### Excerpted records ###
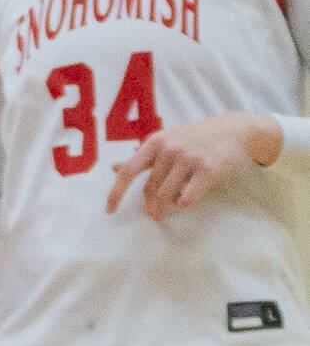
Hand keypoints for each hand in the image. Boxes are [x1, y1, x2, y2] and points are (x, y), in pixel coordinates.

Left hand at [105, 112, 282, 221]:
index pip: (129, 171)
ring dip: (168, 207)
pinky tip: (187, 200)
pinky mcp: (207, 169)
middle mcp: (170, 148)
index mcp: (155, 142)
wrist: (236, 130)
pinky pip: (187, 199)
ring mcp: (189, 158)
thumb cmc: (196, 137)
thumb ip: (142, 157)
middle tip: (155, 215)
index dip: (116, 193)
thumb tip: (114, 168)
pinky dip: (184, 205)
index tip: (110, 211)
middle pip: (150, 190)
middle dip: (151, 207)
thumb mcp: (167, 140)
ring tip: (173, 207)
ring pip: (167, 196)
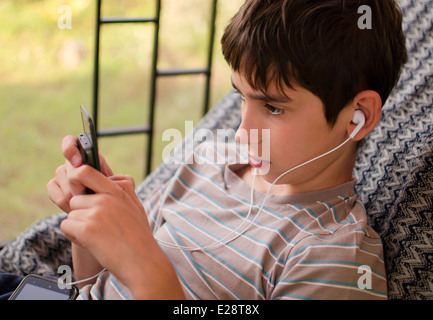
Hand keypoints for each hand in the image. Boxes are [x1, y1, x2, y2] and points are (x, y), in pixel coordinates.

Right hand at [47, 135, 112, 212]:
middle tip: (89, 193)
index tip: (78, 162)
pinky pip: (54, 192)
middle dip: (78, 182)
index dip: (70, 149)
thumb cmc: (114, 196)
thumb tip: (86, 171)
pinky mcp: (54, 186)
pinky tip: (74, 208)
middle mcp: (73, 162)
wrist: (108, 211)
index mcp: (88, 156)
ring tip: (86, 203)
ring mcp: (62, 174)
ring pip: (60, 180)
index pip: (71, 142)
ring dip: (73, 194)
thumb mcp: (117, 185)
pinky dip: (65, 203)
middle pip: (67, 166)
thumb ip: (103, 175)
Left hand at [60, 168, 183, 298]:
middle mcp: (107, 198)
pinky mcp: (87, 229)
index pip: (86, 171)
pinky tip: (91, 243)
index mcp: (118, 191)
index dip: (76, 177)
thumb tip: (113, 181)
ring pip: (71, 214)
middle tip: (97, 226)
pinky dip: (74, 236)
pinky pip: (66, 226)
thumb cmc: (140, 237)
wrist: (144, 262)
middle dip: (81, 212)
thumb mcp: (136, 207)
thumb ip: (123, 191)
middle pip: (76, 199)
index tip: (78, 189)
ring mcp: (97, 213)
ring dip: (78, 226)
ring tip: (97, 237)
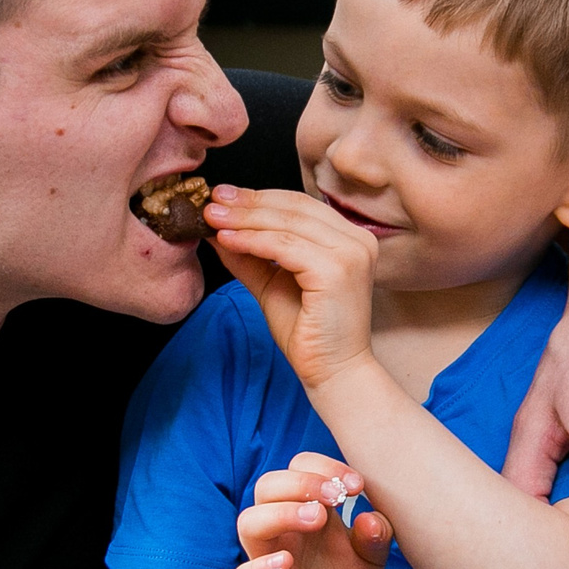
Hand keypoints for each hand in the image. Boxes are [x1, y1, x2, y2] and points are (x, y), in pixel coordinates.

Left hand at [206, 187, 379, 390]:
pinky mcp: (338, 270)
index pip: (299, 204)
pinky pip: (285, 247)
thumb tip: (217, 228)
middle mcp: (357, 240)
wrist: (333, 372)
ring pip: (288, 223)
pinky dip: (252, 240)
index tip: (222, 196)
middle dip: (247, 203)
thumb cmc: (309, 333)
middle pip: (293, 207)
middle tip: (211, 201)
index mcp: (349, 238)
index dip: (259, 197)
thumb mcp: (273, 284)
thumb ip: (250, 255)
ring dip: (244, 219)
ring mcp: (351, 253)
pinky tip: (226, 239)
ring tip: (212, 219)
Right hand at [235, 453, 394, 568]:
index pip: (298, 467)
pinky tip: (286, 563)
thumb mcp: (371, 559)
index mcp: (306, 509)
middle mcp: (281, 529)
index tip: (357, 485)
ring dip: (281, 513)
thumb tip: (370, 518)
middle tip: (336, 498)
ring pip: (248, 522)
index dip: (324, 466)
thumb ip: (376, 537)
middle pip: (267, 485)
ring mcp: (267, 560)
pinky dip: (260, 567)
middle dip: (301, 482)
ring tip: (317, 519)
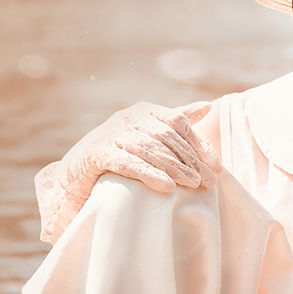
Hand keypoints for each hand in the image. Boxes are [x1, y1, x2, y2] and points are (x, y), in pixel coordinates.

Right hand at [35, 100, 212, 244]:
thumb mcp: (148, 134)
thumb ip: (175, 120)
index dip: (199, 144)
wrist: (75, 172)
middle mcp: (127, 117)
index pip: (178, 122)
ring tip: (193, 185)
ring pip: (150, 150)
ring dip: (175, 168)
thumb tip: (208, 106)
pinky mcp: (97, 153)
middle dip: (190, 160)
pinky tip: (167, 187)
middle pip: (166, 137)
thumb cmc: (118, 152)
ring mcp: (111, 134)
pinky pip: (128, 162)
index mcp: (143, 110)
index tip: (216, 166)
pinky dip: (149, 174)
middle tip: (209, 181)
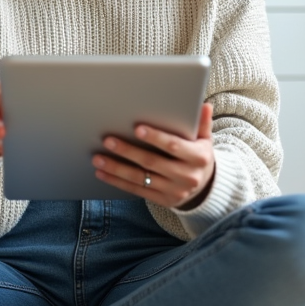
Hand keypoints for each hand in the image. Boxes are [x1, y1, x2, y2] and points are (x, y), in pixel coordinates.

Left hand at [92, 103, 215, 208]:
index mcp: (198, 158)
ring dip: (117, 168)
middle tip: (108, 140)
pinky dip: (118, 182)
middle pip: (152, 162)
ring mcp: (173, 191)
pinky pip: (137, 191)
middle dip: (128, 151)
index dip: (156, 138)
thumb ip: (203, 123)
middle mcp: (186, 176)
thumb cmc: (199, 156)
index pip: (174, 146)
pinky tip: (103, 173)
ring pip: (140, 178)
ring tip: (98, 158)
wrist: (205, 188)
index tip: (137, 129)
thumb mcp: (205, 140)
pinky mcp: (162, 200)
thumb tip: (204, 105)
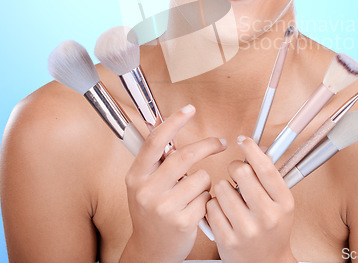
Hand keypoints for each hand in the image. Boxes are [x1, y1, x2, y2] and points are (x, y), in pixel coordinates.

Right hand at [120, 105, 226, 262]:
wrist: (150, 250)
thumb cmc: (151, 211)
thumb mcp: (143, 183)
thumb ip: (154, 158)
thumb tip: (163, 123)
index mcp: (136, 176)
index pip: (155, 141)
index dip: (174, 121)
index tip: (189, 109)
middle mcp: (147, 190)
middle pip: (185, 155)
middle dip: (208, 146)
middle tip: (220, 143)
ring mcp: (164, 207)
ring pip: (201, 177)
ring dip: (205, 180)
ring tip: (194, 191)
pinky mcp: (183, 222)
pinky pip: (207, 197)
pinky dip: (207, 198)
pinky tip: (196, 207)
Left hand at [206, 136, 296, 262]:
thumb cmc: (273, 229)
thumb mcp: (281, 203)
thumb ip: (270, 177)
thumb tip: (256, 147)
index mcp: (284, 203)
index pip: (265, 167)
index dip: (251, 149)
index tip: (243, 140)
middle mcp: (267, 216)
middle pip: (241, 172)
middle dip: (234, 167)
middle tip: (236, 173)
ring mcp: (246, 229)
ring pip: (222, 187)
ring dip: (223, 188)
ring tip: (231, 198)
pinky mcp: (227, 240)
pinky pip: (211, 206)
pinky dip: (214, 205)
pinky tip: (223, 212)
###
▸ **Description of the task**
Retype the entries above word for word, minus any images.

▸ **Reply to the task**
Hand keypoints for each hand in the image. Boxes are [x1, y1, x2, y2] and points are (x, y), in pixel coordinates.

Left hand at [105, 112, 282, 221]:
index pip: (129, 171)
ring dip: (168, 207)
pinky tip: (187, 200)
pinky mcp: (207, 169)
middle mcp: (170, 148)
index mcp: (155, 142)
wrist: (236, 130)
pinky pip: (187, 199)
ring mcp: (189, 158)
thumb cmc: (196, 137)
thumb ip: (142, 157)
middle tip: (155, 215)
index dip: (116, 193)
thumb tip: (114, 168)
pinky dip: (184, 205)
index tip: (110, 211)
middle pip: (150, 190)
middle dip: (151, 207)
thumb mcp: (167, 140)
ring tip: (173, 207)
ring pip: (167, 196)
Hand keypoints for each hand in the image. Boxes are [x1, y1, x2, y2] and points are (x, y), in pixel coordinates.

Right hand at [47, 135, 112, 212]:
middle tip: (89, 193)
index tip: (78, 162)
pinky pip: (54, 192)
middle dip: (78, 182)
index dip: (70, 149)
thumb cmc: (114, 196)
thumb tip: (86, 171)
pinky mcp: (54, 186)
pinky tip: (74, 208)
middle mcp: (73, 162)
wrist: (108, 211)
index mcp: (88, 156)
ring tip: (86, 203)
ring mcp: (62, 174)
ring pip: (60, 180)
index pip: (71, 142)
ring dip: (73, 194)
thumb mcp: (117, 185)
pinky dip: (65, 203)
middle pip: (67, 166)
thumb ip: (103, 175)
Left hand at [60, 168, 183, 298]:
middle mcp: (107, 198)
pinky mcp: (87, 229)
index pip: (86, 171)
pinky tip: (91, 243)
index mcp: (118, 191)
index dip: (76, 177)
thumb tip: (113, 181)
ring pip: (71, 214)
middle tip: (97, 226)
pinky dip: (74, 236)
pinky pip: (66, 226)
thumb cmc: (140, 237)
wrist: (144, 262)
middle dip: (81, 212)
thumb mcp: (136, 207)
thumb ip: (123, 191)
middle pip: (76, 199)
index tip: (78, 189)
ring mcp: (97, 213)
ring dip: (78, 226)
ring tip: (97, 237)
Hand keypoints for each hand in the image. Boxes are [x1, y1, x2, y2] and points are (x, y), in pixel coordinates.

Left hand at [206, 187, 379, 390]:
pinky mcp: (338, 270)
index pip: (299, 204)
pinky pip: (285, 247)
thumb tip: (217, 228)
middle mcp: (357, 240)
wrist: (333, 372)
ring pip: (288, 223)
pinky dip: (252, 240)
index tip: (222, 196)
middle dip: (247, 203)
thumb cmc: (309, 333)
middle pip: (293, 207)
middle tip: (211, 201)
index mcp: (349, 238)
index dip: (259, 197)
thumb mcp: (273, 284)
thumb ip: (250, 255)
ring dip: (244, 219)
ring mcp: (351, 253)
pinky tip: (226, 239)
ring tip: (212, 219)
Right hand at [235, 453, 394, 568]:
index pip: (298, 467)
pinky tip: (286, 563)
thumb mcp: (371, 559)
index mcp: (306, 509)
middle mcp: (281, 529)
index tip: (357, 485)
ring dip: (281, 513)
thumb tip: (370, 518)
middle tip: (336, 498)
ring pip: (248, 522)
index dip: (324, 466)
thumb ip: (376, 537)
middle pip: (267, 485)
ring mcp: (267, 560)
pinky dip: (260, 567)
middle dip: (301, 482)
ring tip: (317, 519)
Hand keypoints for each hand in the image. Boxes are [x1, y1, x2, y2] and points are (x, y), in pixel coordinates.

Right hand at [35, 100, 212, 244]:
thumb mcp: (148, 134)
thumb ip: (175, 120)
index dip: (199, 144)
wrist: (75, 172)
middle mcp: (127, 117)
index pip: (178, 122)
ring tip: (193, 185)
ring pip: (150, 150)
ring dip: (175, 168)
thumb tip: (208, 106)
pinky mcp: (97, 153)
middle dip: (190, 160)
pinky tip: (167, 187)
middle pip: (166, 137)
thumb cmc: (118, 152)
ring mcp: (111, 134)
pinky pip: (128, 162)
index mcp: (143, 110)
index tip: (216, 166)
pinky dip: (149, 174)
middle tip: (209, 181)
Hand keypoints for each hand in the image. Boxes are [x1, y1, x2, y2] and points are (x, y), in pixel coordinates.

Left hand at [92, 103, 215, 208]:
index mcp: (198, 158)
ring dip: (117, 168)
middle tip: (108, 140)
pinky dip: (118, 182)
middle pip: (152, 162)
ring mcp: (173, 191)
pinky pip: (137, 191)
middle dip: (128, 151)
index dip: (156, 138)
thumb ip: (203, 123)
middle mcp: (186, 176)
thumb cmc: (199, 156)
index pip: (174, 146)
pinky tip: (103, 173)
ring pip: (140, 178)
ring tip: (98, 158)
wrist: (205, 188)
index tip: (137, 129)
thumb mcp: (205, 140)
pinky mcp: (162, 200)
thumb tip: (204, 105)
Hand keypoints for each hand in the image. Boxes are [x1, y1, x2, y2] and points are (x, y), in pixel coordinates.

Right hand at [120, 105, 226, 262]:
wrist: (150, 250)
thumb cmc: (151, 211)
thumb mcp: (143, 183)
thumb ip: (154, 158)
thumb tip: (163, 123)
index mcp: (136, 176)
index pip: (155, 141)
index dip: (174, 121)
index tip: (189, 109)
middle mcp: (147, 190)
middle pip: (185, 155)
middle dip: (208, 146)
middle tip: (220, 143)
ring mcp: (164, 207)
ring pip: (201, 177)
ring dip: (205, 180)
ring tip: (194, 191)
pinky mcp: (183, 222)
pinky pip: (207, 197)
pinky dip: (207, 198)
pinky tip: (196, 207)
Left hand at [206, 136, 296, 262]:
thumb cmc: (273, 229)
thumb mcp: (281, 203)
thumb ip: (270, 177)
thumb tip: (256, 147)
index mcp: (284, 203)
index pip: (265, 167)
index dip: (251, 149)
index tip: (243, 140)
middle mcp: (267, 216)
middle pip: (241, 172)
middle dip: (234, 167)
middle tip: (236, 173)
ring mcp: (246, 229)
ring pip: (222, 187)
ring dip: (223, 188)
ring tip: (231, 198)
pinky mcp: (227, 240)
pinky pip: (211, 206)
pinky dip: (214, 205)
pinky tip: (223, 212)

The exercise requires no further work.